Optimized fork of LPeg (unofficial, WIP)

Primary LanguageC

This is a fork original LPeg library. It contains unstable modifications. If you search for original library, see this page.

This fork contains some experimental optimizations to the original LPeg library. It's a drop-in replacement and does not change pattern semantics, it just optimize them, on demand. The optimization ratio can be huge (hundreds of times faster in most favorable cases).

Introduction

The optimizations provided are focused on cases where a pattern has a lot of alternatives, for instance P'foo' + P'bar' + P'baz' + .... The vanilla implementation would place a checkpoint a the beginning of the string and test each pattern until it fails, rewind to the start of string and try next pattern.

When you have hundreds or thousands of alternatives, it is very inefficient (but it was not the intended use after all). This repository contains a collection of patches to transform patterns into more efficient forms by applying some rules pretty munch like the Aho-Corasick algorithm. For instance, the previous example is more efficient as (P'ba' * (P'r' + P'z')) + P'foo'. By merging the common prefix, LPeg virtual machine can narrow string matching munch faster.

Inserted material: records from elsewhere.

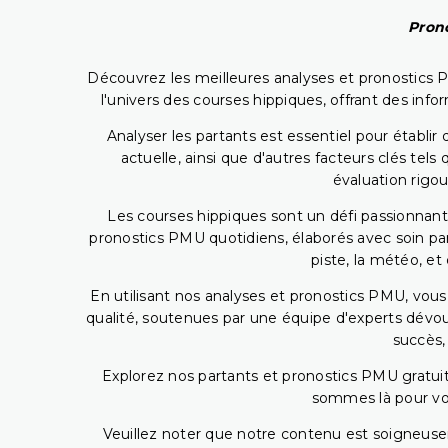
Prono
Découvrez les meilleures analyses et pronostics 
l'univers des courses hippiques, offrant des info
Analyser les partants est essentiel pour établ
actuelle, ainsi que d'autres facteurs clés te
évaluation rigou
Les courses hippiques sont un défi passionnant,
pronostics PMU quotidiens, élaborés avec soin pa
piste, la météo, et
En utilisant nos analyses et pronostics PMU, vou
qualité, soutenues par une équipe d'experts dévoué
succès,
Explorez nos partants et pronostics PMU gratuits
sommes là pour vous
Veuillez noter que notre contenu est soigneusem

There is also some optimization to the LPeg VM diriectly: the ITestVector has been added to test all alternatives in one go for the current character rather than each alternative separately.

This is currently a work in progress and is considered unstable. If you find a bug, or if optimization changes your pattern semantics an any way: please send a bug report.

If you're interested in details about this work, you may want to read these blog articles about the design and results of these optimizations.

Usage

Optimizations are not enabled by default, you have to do it manually by calling the :optimize method.

local m = require"lpeg"
-- build pattern normally
p = (m.P'aaa' + m.P'bbb' + m.P'acc' + m.P'ddd')
-- now optimize it
opt_p = p:optimize()

print(opt_p:match 'acc')

The returned pattern is a regular LPeg pattern, that can still be used to build larger patterns (optimizations will be kept).

The optimize() method takes an optional integer argument to set the limit of optimization passes. The default limit (500) is more than enough for most patterns, but huge ones needs up to thousands of passes to be fully optimized. This can be quite long. the optimizer still needs to be... optimized !